A project is in the works that plans to build hostels for over 34 000 students in Kenyan universities in an attempt to ease some of the accommodation pressure the schools are currently facing.
Economics-based consultancy firm, Genesis Analytics in partnership with the private sector plans to build hostels at five universities and colleges in the East African country.
Universities in Kenya are growing rapidly with the expansion of academic programmes in the region. These institutions are struggling to provide additional housing for the about 70 000 new students they admit annually.
“We are aware that the successful completion of this assignment relies strongly on our ability to leverage local expertise and knowledge of this sector,” said Joel Barnor, Genesis project manager.
According to Treasury’s Infrastructure Finance and Public-Private Partnership Unit (IFPPP), it would undertake a 18-month feasibility study on the commercial and technical viability on the five projects to be implemented at Moi University, Embu University College, Egerton University, South-Eastern Kenya University (SEKU) and Kenya Technical Trainers College (KTTC).
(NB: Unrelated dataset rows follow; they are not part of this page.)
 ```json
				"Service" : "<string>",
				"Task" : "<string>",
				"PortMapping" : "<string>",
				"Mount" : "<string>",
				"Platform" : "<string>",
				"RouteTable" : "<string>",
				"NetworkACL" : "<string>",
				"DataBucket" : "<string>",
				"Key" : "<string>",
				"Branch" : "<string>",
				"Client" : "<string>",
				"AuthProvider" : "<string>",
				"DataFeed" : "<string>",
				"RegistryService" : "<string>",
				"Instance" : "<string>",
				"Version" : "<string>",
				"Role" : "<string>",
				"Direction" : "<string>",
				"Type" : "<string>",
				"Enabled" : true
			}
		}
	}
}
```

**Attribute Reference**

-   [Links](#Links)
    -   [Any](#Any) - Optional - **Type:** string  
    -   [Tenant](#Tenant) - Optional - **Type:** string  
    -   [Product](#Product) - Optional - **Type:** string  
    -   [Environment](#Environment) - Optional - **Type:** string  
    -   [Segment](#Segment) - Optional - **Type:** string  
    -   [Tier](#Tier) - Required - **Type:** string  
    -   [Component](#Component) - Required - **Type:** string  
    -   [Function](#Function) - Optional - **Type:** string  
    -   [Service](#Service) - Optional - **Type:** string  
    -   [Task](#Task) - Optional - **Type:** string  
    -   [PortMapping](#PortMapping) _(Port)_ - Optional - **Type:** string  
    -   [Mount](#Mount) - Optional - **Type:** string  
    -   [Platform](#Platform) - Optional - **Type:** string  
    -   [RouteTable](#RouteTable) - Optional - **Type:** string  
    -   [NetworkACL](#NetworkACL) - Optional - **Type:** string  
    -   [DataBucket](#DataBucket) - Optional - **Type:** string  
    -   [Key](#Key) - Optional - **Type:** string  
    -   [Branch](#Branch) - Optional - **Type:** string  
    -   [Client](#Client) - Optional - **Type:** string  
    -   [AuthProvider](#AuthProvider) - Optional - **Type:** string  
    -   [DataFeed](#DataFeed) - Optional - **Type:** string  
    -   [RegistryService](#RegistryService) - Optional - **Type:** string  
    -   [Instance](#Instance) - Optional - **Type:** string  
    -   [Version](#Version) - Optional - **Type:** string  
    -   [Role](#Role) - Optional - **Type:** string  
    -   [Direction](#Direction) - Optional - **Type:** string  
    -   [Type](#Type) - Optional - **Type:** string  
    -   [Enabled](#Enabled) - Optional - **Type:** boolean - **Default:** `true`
The IFPPP is a World Bank-funded credit facility that promotes private investment in the Kenyan infrastructure over an extended period of time to improve the environment to generate a pipeline of bankable public-private partnerships (PPP) projects.
The services of private sector developers would be to develop, operate and maintain the hostels.
This is in line with the country’s Strategic Vision 2030 mission which obligates universities to meet the growing demand for higher education and to improve the welfare of students – addressing the shortage of residents is their contribution to the vision.
“Genesis/CRISIL have therefore also partnered with a number of Kenyan based firms that with the requisite technical skills and local contextual experience to augment the international strength of the consortium leads and ensure that the consortium delivers an exceptional project that is fit for the local context,” Barnor added.